Collected data

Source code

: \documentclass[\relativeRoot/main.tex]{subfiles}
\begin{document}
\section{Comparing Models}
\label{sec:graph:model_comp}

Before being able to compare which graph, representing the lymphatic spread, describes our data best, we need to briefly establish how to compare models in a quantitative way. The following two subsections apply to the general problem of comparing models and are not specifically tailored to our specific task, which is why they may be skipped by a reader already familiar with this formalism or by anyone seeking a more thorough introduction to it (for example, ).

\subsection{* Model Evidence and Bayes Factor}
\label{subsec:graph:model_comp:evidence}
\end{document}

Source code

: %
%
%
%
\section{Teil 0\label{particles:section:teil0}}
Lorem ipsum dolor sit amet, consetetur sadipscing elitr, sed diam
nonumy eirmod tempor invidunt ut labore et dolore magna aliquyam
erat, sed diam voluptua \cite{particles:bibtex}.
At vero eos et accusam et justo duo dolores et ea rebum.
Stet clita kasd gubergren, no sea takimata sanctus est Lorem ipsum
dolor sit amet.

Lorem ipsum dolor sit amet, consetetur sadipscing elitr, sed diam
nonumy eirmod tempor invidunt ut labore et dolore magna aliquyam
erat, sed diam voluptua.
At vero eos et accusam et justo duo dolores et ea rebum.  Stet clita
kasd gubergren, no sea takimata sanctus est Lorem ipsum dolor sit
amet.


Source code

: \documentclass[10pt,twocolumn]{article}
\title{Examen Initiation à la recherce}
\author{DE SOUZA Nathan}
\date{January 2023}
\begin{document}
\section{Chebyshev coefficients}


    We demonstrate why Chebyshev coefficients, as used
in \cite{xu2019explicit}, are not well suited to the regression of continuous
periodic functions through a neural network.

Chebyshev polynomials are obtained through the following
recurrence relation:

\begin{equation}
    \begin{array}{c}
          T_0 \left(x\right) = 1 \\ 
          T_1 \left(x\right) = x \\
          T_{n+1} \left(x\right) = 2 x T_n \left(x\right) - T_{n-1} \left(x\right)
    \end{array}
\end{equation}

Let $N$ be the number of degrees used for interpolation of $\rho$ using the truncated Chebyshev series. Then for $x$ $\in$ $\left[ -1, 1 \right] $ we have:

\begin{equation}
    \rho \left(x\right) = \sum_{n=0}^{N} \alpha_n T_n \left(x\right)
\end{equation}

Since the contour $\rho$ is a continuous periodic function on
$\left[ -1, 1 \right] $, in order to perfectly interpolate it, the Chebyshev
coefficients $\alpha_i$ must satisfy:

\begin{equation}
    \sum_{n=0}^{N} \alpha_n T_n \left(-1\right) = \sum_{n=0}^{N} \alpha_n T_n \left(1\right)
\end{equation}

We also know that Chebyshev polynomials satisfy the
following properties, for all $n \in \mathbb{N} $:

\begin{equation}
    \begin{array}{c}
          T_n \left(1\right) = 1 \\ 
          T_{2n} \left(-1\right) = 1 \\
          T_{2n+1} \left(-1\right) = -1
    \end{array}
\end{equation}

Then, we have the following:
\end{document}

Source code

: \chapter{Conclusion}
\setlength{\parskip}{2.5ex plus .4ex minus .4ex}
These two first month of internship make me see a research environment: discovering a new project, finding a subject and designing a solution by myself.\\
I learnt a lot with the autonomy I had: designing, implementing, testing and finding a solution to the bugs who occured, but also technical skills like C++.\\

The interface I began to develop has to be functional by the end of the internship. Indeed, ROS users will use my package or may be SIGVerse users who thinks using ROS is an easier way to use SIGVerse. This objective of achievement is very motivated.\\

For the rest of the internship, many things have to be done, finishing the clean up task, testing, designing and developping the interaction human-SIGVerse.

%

* **WHAT YOU WILL DO**:
Return each record exactly as given.

* **WRITTEN SOLUTION**:
Source code

: \documentclass[\relativeRoot/main.tex]{subfiles}
\begin{document}
\section{Comparing Models}
\label{sec:graph:model_comp}

Before being able to compare which graph, representing the lymphatic spread, describes our data best, we need to briefly establish how to compare models in a quantitative way. The following two subsections apply to the general problem of comparing models and are not specifically tailored to our specific task, which is why they may be skipped by a reader already familiar with this formalism or by anyone seeking a more thorough introduction to it (for example, ).

\subsection{* Model Evidence and Bayes Factor}
\label{subsec:graph:model_comp:evidence}
\end{document}

Source code

: %
%
%
%
\section{Teil 0\label{particles:section:teil0}}
Lorem ipsum dolor sit amet, consetetur sadipscing elitr, sed diam
nonumy eirmod tempor invidunt ut labore et dolore magna aliquyam
erat, sed diam voluptua \cite{particles:bibtex}.
At vero eos et accusam et justo duo dolores et ea rebum.
Stet clita kasd gubergren, no sea takimata sanctus est Lorem ipsum
dolor sit amet.

Lorem ipsum dolor sit amet, consetetur sadipscing elitr, sed diam
nonumy eirmod tempor invidunt ut labore et dolore magna aliquyam
erat, sed diam voluptua.
At vero eos et accusam et justo duo dolores et ea rebum.  Stet clita
kasd gubergren, no sea takimata sanctus est Lorem ipsum dolor sit
amet.


Source code

: \documentclass[10pt,twocolumn]{article}
\title{Examen Initiation à la recherce}
\author{DE SOUZA Nathan}
\date{January 2023}
\begin{document}
\section{Chebyshev coefficients}


    We demonstrate why Chebyshev coefficients, as used
in \cite{xu2019explicit}, are not well suited to the regression of continuous
periodic functions through a neural network.

Chebyshev polynomials are obtained through the following
recurrence relation:

\begin{equation}
    \begin{array}{c}
          T_0 \left(x\right) = 1 \\ 
          T_1 \left(x\right) = x \\
          T_{n+1} \left(x\right) = 2 x T_n \left(x\right) - T_{n-1} \left(x\right)
    \end{array}
\end{equation}

Let $N$ be the number of degrees used for interpolation of $\rho$ using the truncated Chebyshev series. Then for $x$ $\in$ $\left[ -1, 1 \right] $ we have:

\begin{equation}
    \rho \left(x\right) = \sum_{n=0}^{N} \alpha_n T_n \left(x\right)
\end{equation}

Since the contour $\rho$ is a continuous periodic function on
$\left[ -1, 1 \right] $, in order to perfectly interpolate it, the Chebyshev
coefficients $\alpha_i$ must satisfy:

\begin{equation}
    \sum_{n=0}^{N} \alpha_n T_n \left(-1\right) = \sum_{n=0}^{N} \alpha_n T_n \left(1\right)
\end{equation}

We also know that Chebyshev polynomials satisfy the
following properties, for all $n \in \mathbb{N} $:

\begin{equation}
    \begin{array}{c}
          T_n \left(1\right) = 1 \\ 
          T_{2n} \left(-1\right) = 1 \\
          T_{2n+1} \left(-1\right) = -1
    \end{array}
\end{equation}

Then, we have the following:
\end{document}

Source code

: \chapter{Conclusion}
\setlength{\parskip}{2.5ex plus .4ex minus .4ex}
These two first month of internship make me see a research environment: discovering a new project, finding a subject and designing a solution by myself.\\
I learnt a lot with the autonomy I had: designing, implementing, testing and finding a solution to the bugs who occured, but also technical skills like C++.\\

The interface I began to develop has to be functional by the end of the internship. Indeed, ROS users will use my package or may be SIGVerse users who thinks using ROS is an easier way to use SIGVerse. This objective of achievement is very motivated.\\

For the rest of the internship, many things have to be done, finishing the clean up task, testing, designing and developping the interaction human-SIGVerse.

%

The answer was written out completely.